You could try using a recipe like my crabapple recipe: https://www.homebrewtalk.com/showthread.php?t=51010, just subbing a mix of tart and sweet apples for the crabapples.

I haven't made pear wine, so I don't know from experience but I'd follow Jack Keller's advice (he's a wine guru) and make this one: http://winemaking.jackkeller.net/request203.asp

Those recipes all make 1 gallon, so just multiply everything by 5 (except for the yeast). I make about 5.5 gallon batches if I have a 5 gallon carboy, due to the need to top up later.
 
If you can get your hands on fresh apple cider or if you can even make a cider,that's the easiest way to go. You'll save yourself on a lot of sediment issues. I did a pear. About to do another when pears get a little cheaper. I be Hurd pear doesn't like to clear but my first batch did. If you do a pear wait till they get really soft but not rotten. Slice them with an apple slicer put them in a straining bag an mash them in there. Let them seep like a big tea bag for 2 or so weeks.
 
[URL="http://easy-wine.net/homemade-pear-wine-recipe.htm". What I did different was. I didn't stir I just squeezed the bag a few times.
 
If you can get your hands on fresh apple cider or if you can even make a cider,that's the easiest way to go. You'll save yourself on a lot of sediment issues. I did a pear. About to do another when pears get a little cheaper. I be Hurd pear doesn't like to clear but my first batch did. If you do a pear wait till they get really soft but not rotten. Slice them with an apple slicer put them in a straining bag an mash them in there. Let them seep like a big tea bag for 2 or so weeks.

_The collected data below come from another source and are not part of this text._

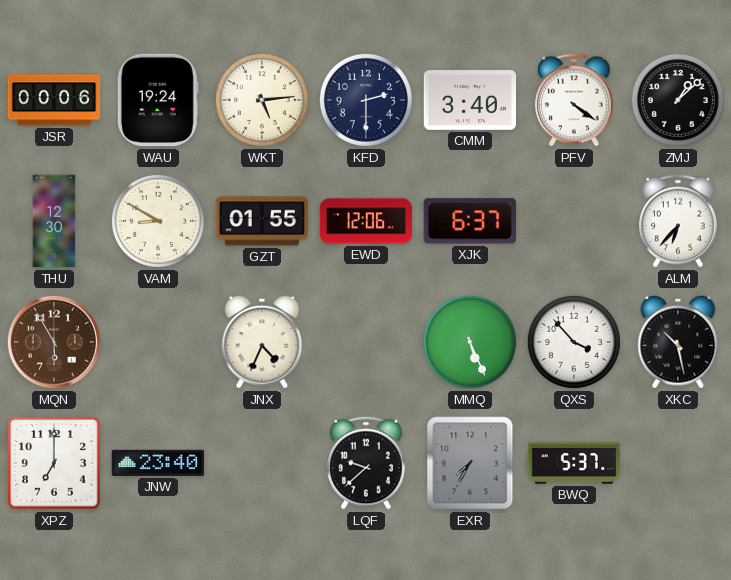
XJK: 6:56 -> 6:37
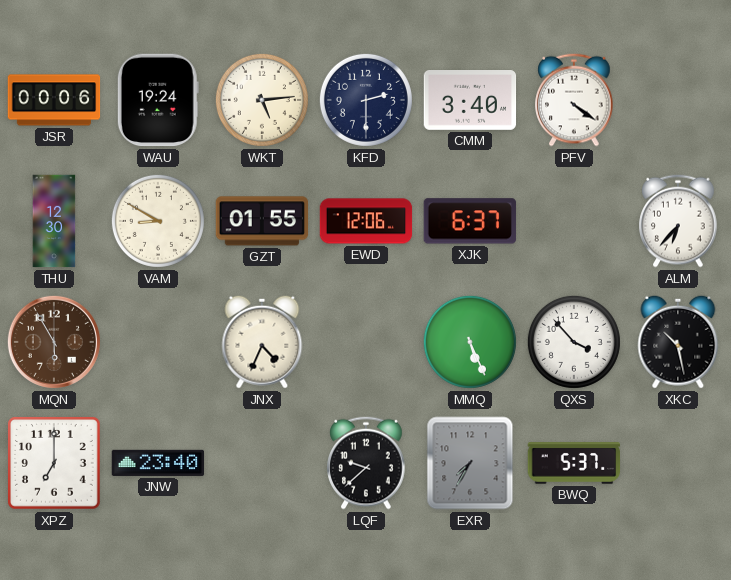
ZMJ: 1:08 -> none
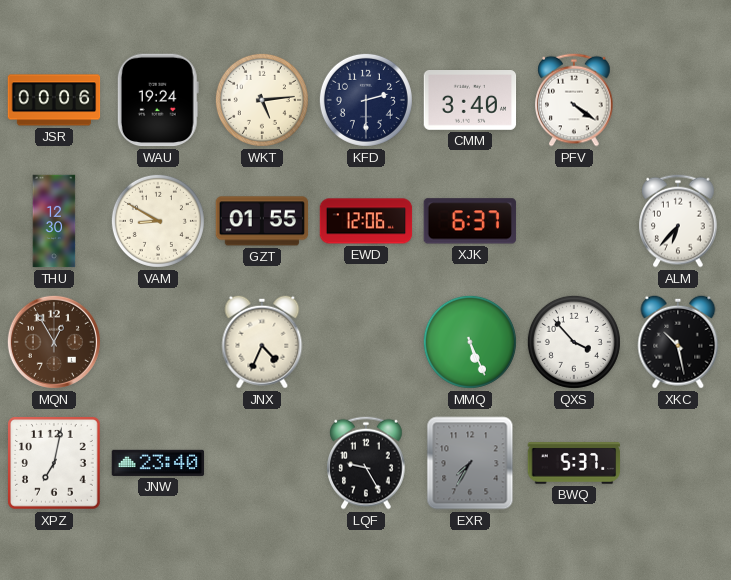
MQN: 5:55 -> 12:55
XPZ: 7:00 -> 7:02
LQF: 9:38 -> 9:25
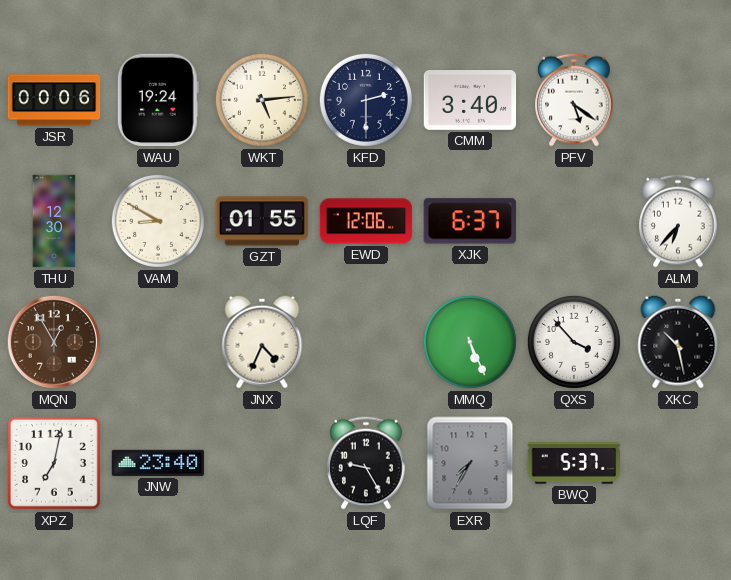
PFV: 4:21 -> 5:21
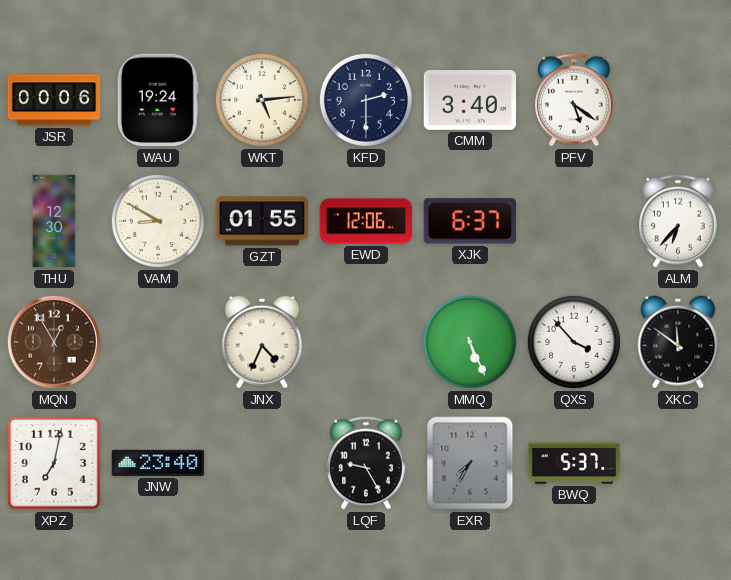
XKC: 10:28 -> 11:51
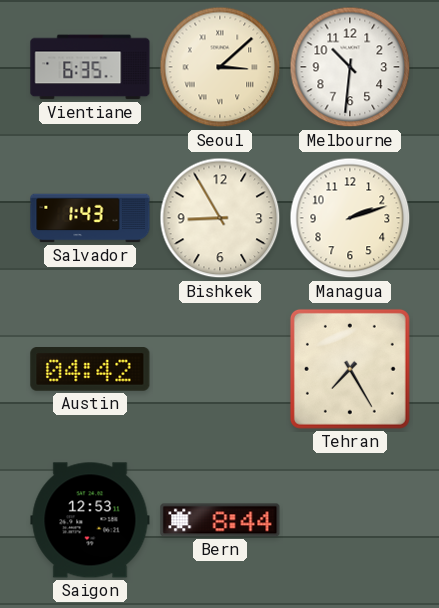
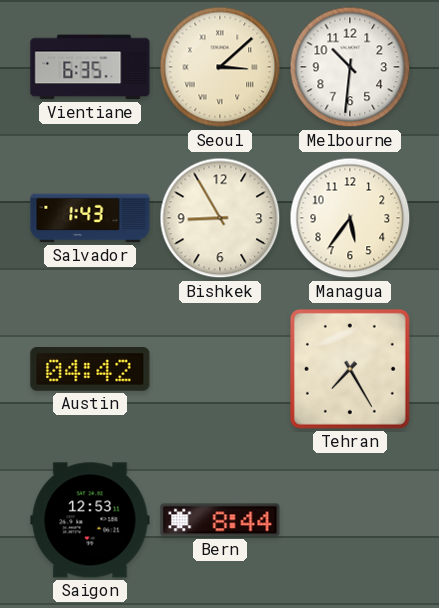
Managua: 2:12 -> 5:36
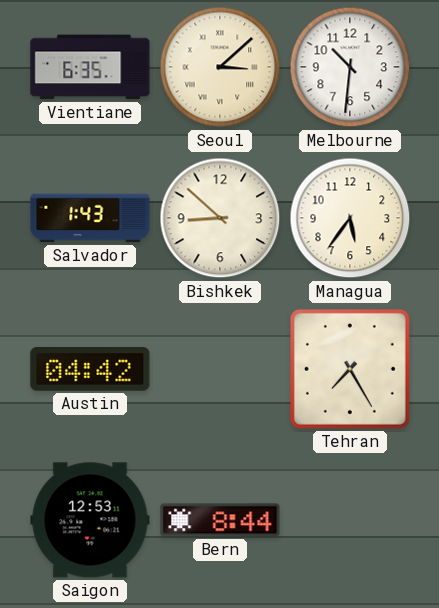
Bishkek: 8:55 -> 8:52
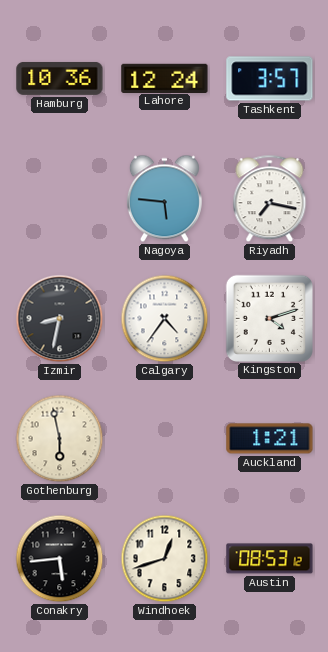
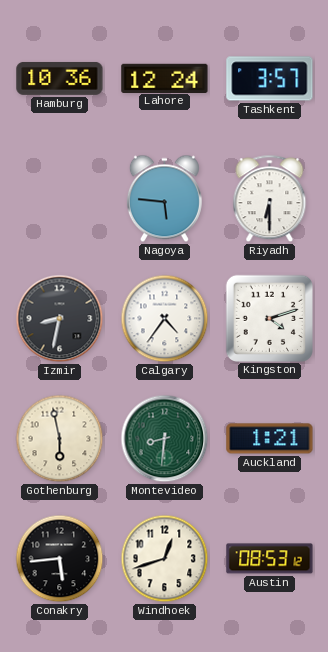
Riyadh: 7:17 -> 6:30
Montevideo: none -> 8:31
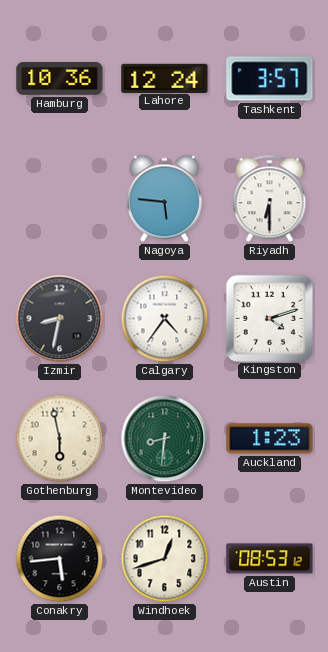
Auckland: 1:21 -> 1:23
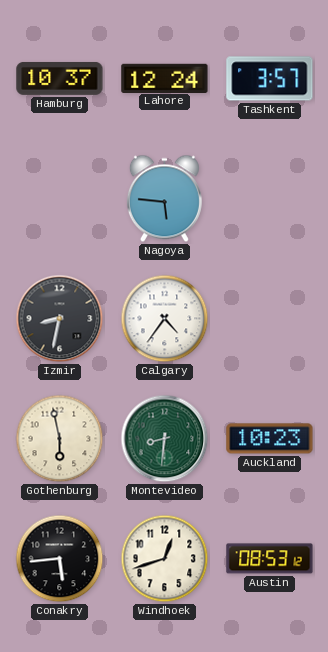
Hamburg: 10:36 -> 10:37
Riyadh: 6:30 -> none
Kingston: 4:12 -> none
Auckland: 1:23 -> 10:23
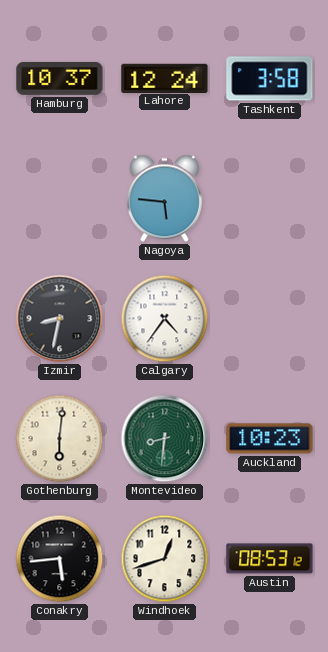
Tashkent: 3:57 -> 3:58
Gothenburg: 5:58 -> 6:01
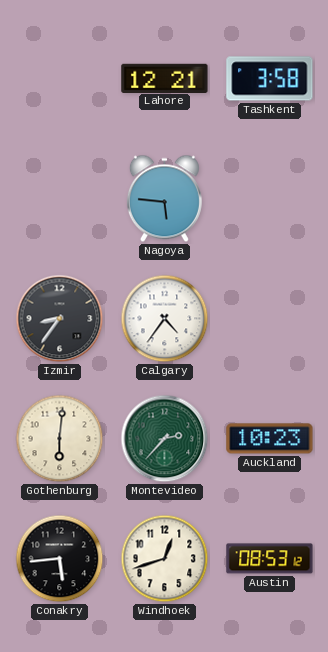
Hamburg: 10:37 -> none
Lahore: 12:24 -> 12:21
Izmir: 8:32 -> 8:36
Montevideo: 8:31 -> 2:37
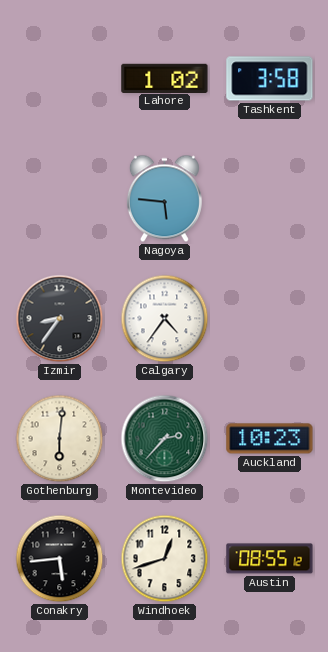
Lahore: 12:21 -> 1:02
Austin: 08:53 -> 08:55
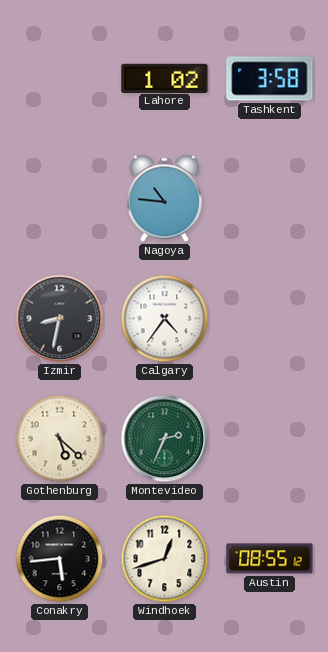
Nagoya: 5:46 -> 10:46
Izmir: 8:36 -> 8:32
Gothenburg: 6:01 -> 5:22
Montevideo: 2:37 -> 2:34
Auckland: 10:23 -> none
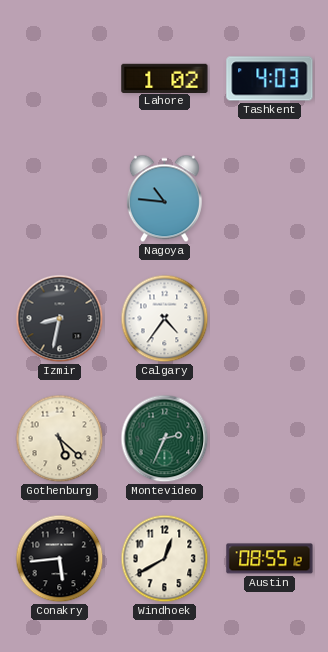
Tashkent: 3:58 -> 4:03
Windhoek: 12:42 -> 12:40
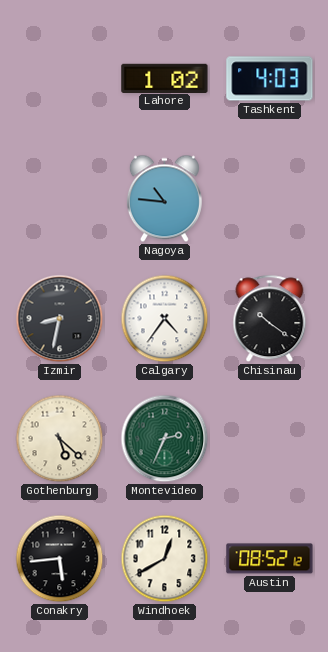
Chisinau: none -> 10:21
Austin: 08:55 -> 08:52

do I need to steep the pears if I put them through my fruit grinder and press them in my fruit wine press
 
I Hurd an great idea from another post but I will when the pears here come into season. It said just to freeze the fruit. That will turn it to mush the put in your must. Make sure you cut them with apple corer first. When I did my pear they already were froze first. I forgot them in my car an they froze. I used a bocc pear. At the time they were 99¢ a pound and there super sweet.
 
An "ice" wine is made from grapes that freeze on the vine picked an pressed frozen. If you have a press Wonder if that same idea would work with pear or apple. Last season a winery/vineyard near my home had a superb ice wine harvest.
 
Hi edues, I think true ice-wine means that the sugar is more concentrated in the fruit before the fruit is harvested which is why ice-wines are so sweet. You can mimic this (but not perfectly) by freezing the fruit as you suggest but what you then need to do is not simply wait for the fruit to thaw so that you collect 100 percent of the juice available. Rather you watch the thawing juice and collect the first third as it liquifies. That third will contain about half the total sugar that was in the juice and just about all the lavor (meaning that what is still frozen is more or less water). Now, I have not tried this using whole fruit but I have done this with fruit juice. It means that you can boost the sugar and flavor content of the juice from a gravity of about 1.050 to about 1.090 with no addition of sugar (so it shifts from what I would call cider to wine)... BUT the cost is in a loss of volume - 3 gallons of juice produces 1 gallon of this version of "ice-wine". It works nicely with orchard pressed apple juice.
 
If you look up ice wine and its production it does say there pressed frozen. But not like a ice cube. Its a softer freeze. If that makes since.